跪在皇帝脚边的小林儿颤颤巍巍地,在皇帝近乎要杀人的目光下,将头埋得更低了。
温崇善没听见回话,刚要再说什么,却见一个身影推窗翻入,瞧清楚了是谁,温大人一口气险些没续上,脸瞬间冷了。
“霍琰!”
温崇善很少直呼皇帝大名,这会儿有些气急,顾不上君臣之礼,还想再批两句,却被皇帝拦腰抱起来,放到了床榻上,摘了鞋,裹进了衾被中。
他想再训时,看到皇帝红了的眼圈,又说不出伤人的话了。
“陛下既然已见到了,便回去吧,若是染上了病,头疾越发要不好了。”
“老师别赶我走。”皇帝充耳不闻似的,只一味地握着温崇善的手,贴在自己火热的脸颊上。
温崇善被抓得手滚烫,想抽回来却抽不动,只好就着这奇怪的姿势继续说话:“不是赶你,等老师好些了,自然会去找你。”
皇帝这倔脾气也不是一天两天了,任凭温崇善再怎么劝,就跟个柱子似的杵在那里,纹丝不动。
温崇善刚服下药不久,本就困顿不已,被皇帝捂着手,躺在厚实的被褥里,很快就昏睡了过去。
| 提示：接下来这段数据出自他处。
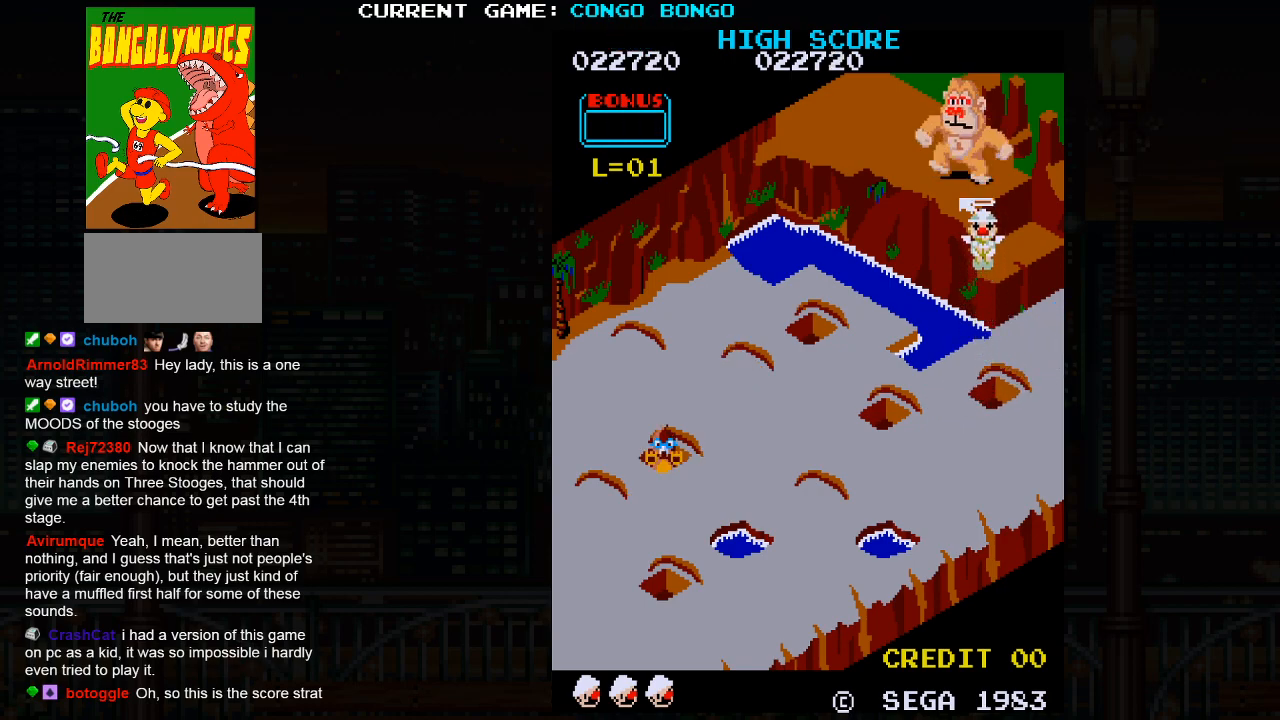
{"buttons": [], "left_stick": "center", "events": []}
皇帝盯着人不放,等他的呼吸逐渐绵长,更加放肆地用目光描摹他的脸庞。
微红的眼尾,轻蹙起的眉,微微发汗的鼻尖,再往下,是形状饱满但苍白的嘴唇。
房外跪着的下人们一动不敢动,不知多久过后,里面终于传出了点动静,皇帝抱着裹得严实的温大人迈出了房门。
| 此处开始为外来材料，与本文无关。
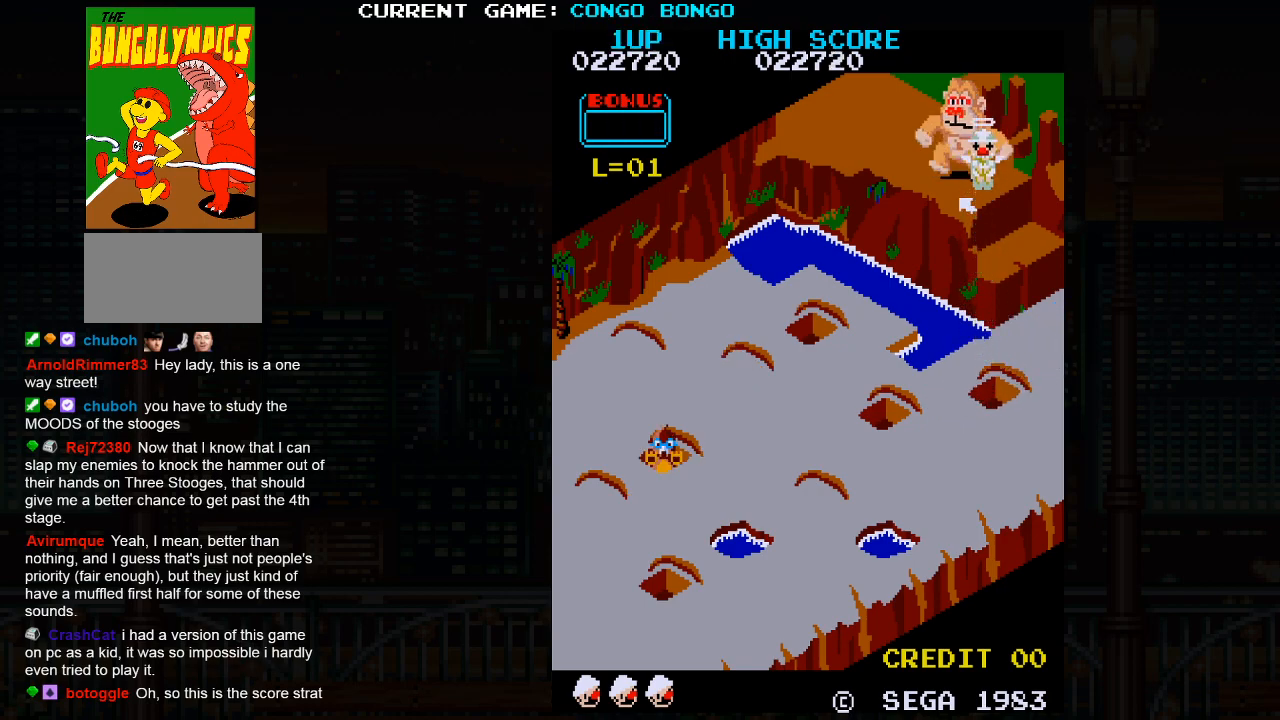
{"buttons": [], "left_stick": "center", "events": []}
小林儿见陛下要将人抱走,急匆匆追上,担忧地越过皇帝的肩膀偷瞄自家大人。
温崇善只露出了小半边脸,脸颊烧得有些红,连嘴角都是红的。
“眼睛不要了就自己挖出来。”
冷冰冰的一句话把小林儿吓得踉跄摔倒在地,爬起来后盯着地面再不敢偷看。
温崇善醒来后发现自己躺在了龙床上,无奈地撑起身子,摸索着要下床。
真是放肆,他在宫里又不是没有住所,竟一路将他带回了寝殿。
他的脚才刚探出纱帐,就被人捧住了,他吓了一跳,撩开厚重的帘子才看见是谁。
“陛下,松手。”
皇帝低着头给他穿鞋。
“林儿呢?”
皇帝的手一顿,“在殿外候着。”
“叫他进来伺候吧,陛下怎么能做这样的事,别叫他人笑话。”
“谁敢笑话朕。”
温崇善愈发无奈,伸手将霍琰的脸庞捞起来,指腹轻轻抹掉他眼角的湿痕。
“言言,又闹脾气。”
淡漠如水的温大人终于妥协唤了皇帝的小名。
霍琰像是抓住了救命稻草,伸手环抱住眼前之人,抱怨的话随着眼泪源源不断地淌出来。
温崇善听着他从方才的拒之门外一直抱怨到前些天的夜不归宿,甚至说到了前几月的不告而别。
说得严重,但他只不过是没打招呼便去找了找传闻医术绝佳的医者,问一问治头疾的药,顺便诊一诊他这副迎风便倒的身子。
岂料不过一日,皇帝就来捉人了。
老医者见着皇帝带人把他家围得密不透风,病人们全吓跑了,吹胡子瞪眼地连连冷哼,被恭谦有礼的温崇善劝了劝,才屈尊给皇帝搭脉。
诊完了,老头想说什么,被皇帝冷冷瞪了一眼。
温崇善还眼巴巴等着结果,老头黑着脸,面如土色地蹦出几字:“他是该好好治治脑子。”
闻言,温崇善更加担忧。
老头在一旁有苦说不出,写药方的时候狠狠加入了几味极苦极苦的药。
熬出来的药味臭得令人闻风丧胆。